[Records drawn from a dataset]
---+---

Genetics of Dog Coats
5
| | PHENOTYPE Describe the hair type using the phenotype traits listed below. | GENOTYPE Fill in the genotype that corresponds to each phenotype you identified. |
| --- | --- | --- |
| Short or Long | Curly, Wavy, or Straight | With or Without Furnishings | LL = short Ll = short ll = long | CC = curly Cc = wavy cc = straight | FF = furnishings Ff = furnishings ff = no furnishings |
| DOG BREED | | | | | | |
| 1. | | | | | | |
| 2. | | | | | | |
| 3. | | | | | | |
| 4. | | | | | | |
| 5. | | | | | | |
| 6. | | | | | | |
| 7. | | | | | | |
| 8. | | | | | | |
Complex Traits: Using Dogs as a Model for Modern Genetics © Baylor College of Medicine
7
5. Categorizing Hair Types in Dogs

---+---

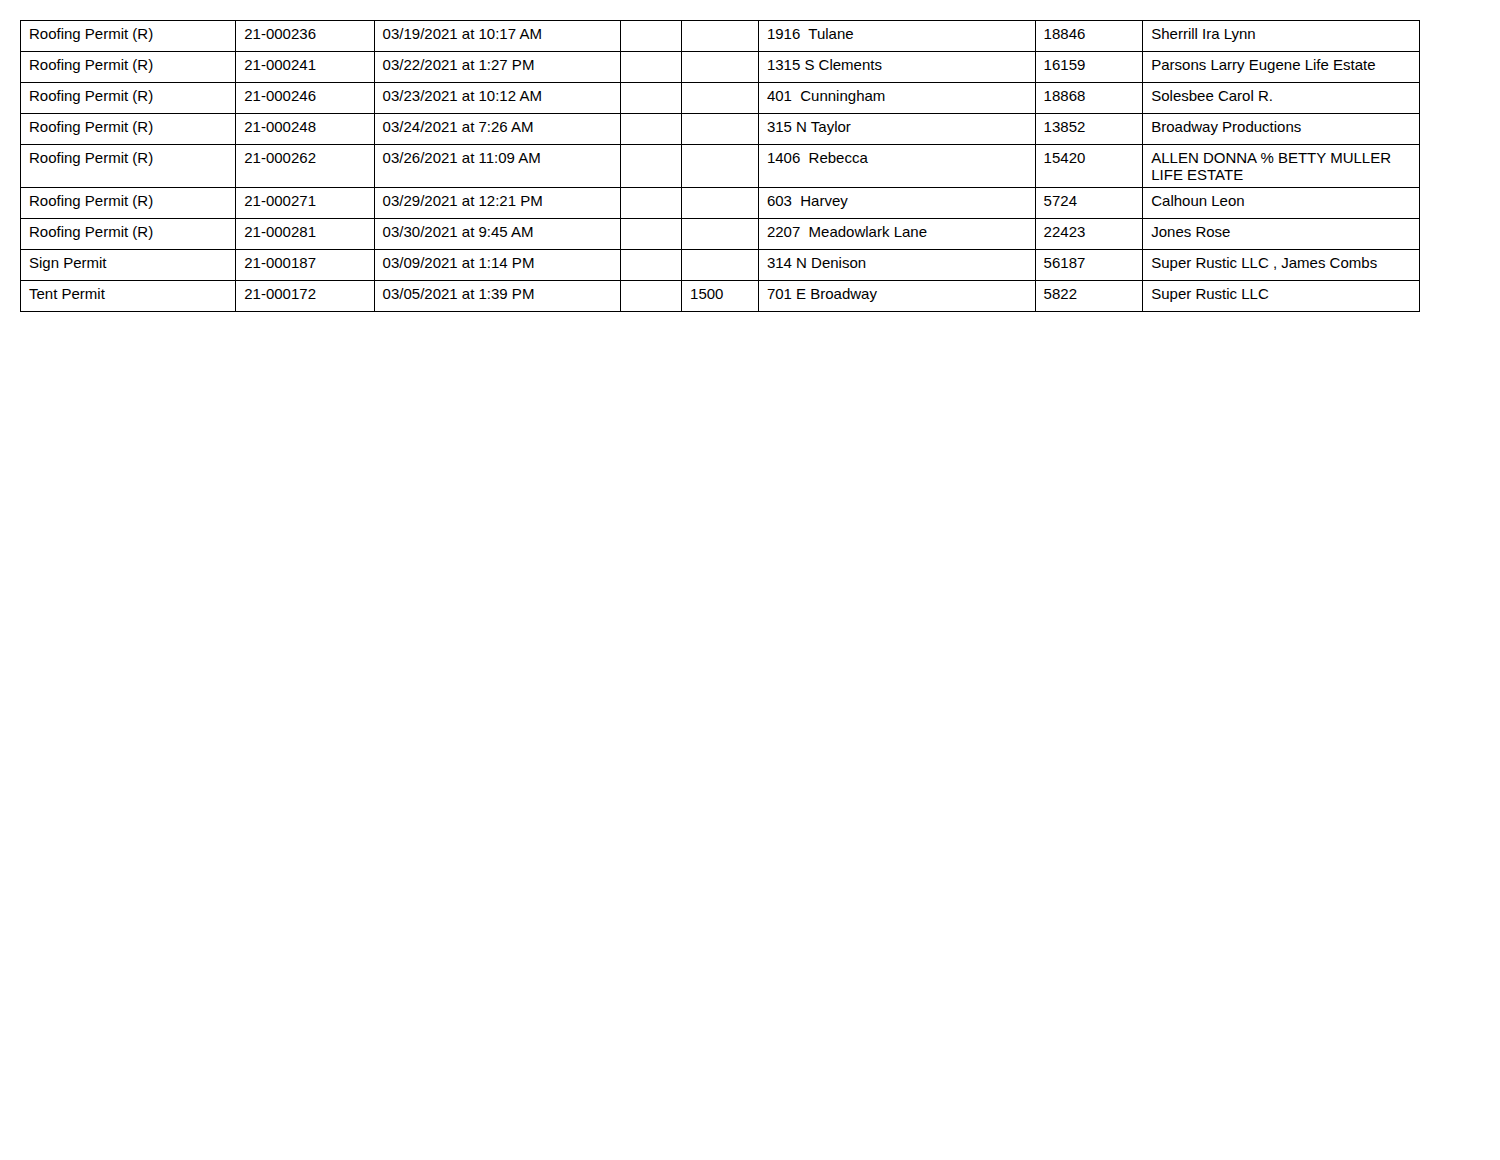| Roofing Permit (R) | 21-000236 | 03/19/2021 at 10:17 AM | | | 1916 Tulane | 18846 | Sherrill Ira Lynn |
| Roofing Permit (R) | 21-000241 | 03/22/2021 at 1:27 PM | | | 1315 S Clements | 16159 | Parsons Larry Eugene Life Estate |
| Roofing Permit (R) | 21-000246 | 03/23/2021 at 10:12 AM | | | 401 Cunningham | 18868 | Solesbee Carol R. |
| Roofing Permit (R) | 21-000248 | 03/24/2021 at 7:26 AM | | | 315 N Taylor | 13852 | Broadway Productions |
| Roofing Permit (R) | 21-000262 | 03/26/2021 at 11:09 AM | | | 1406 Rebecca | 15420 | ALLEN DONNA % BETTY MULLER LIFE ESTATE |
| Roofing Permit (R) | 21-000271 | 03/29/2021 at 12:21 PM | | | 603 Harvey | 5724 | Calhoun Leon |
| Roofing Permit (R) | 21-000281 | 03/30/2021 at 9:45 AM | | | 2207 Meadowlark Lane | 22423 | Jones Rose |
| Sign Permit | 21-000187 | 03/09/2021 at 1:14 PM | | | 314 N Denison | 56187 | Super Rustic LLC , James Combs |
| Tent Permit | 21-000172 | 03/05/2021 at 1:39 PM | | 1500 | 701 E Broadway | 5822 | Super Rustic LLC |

---+---

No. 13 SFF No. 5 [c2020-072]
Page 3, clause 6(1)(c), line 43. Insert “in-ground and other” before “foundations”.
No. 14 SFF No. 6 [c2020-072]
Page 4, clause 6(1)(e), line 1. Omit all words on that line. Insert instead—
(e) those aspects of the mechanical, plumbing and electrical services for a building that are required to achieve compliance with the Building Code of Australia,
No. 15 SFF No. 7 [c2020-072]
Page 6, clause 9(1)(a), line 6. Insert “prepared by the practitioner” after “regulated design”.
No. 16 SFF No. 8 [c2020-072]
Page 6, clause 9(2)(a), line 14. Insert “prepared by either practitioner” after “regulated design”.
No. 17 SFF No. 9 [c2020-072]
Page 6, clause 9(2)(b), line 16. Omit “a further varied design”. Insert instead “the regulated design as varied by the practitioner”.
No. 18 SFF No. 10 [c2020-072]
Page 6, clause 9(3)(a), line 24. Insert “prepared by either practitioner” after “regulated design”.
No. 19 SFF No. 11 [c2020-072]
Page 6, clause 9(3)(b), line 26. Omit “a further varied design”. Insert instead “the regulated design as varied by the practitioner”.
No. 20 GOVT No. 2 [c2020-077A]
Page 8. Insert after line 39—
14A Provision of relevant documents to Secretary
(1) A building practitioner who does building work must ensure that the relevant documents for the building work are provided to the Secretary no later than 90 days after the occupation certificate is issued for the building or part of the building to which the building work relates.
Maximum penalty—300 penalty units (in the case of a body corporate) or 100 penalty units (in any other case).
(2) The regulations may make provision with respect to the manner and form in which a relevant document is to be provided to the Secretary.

---+---

# What you have to do
From the entries above, print the lines beginning at the one with "Genetics of Dog Coats" and stopping after the one with "5. Categorizing Hair Types in Dogs", exactly as written and with nothing else.

# Finished exercise
Genetics of Dog Coats
5
| | PHENOTYPE Describe the hair type using the phenotype traits listed below. | GENOTYPE Fill in the genotype that corresponds to each phenotype you identified. |
| --- | --- | --- |
| Short or Long | Curly, Wavy, or Straight | With or Without Furnishings | LL = short Ll = short ll = long | CC = curly Cc = wavy cc = straight | FF = furnishings Ff = furnishings ff = no furnishings |
| DOG BREED | | | | | | |
| 1. | | | | | | |
| 2. | | | | | | |
| 3. | | | | | | |
| 4. | | | | | | |
| 5. | | | | | | |
| 6. | | | | | | |
| 7. | | | | | | |
| 8. | | | | | | |
Complex Traits: Using Dogs as a Model for Modern Genetics © Baylor College of Medicine
7
5. Categorizing Hair Types in Dogs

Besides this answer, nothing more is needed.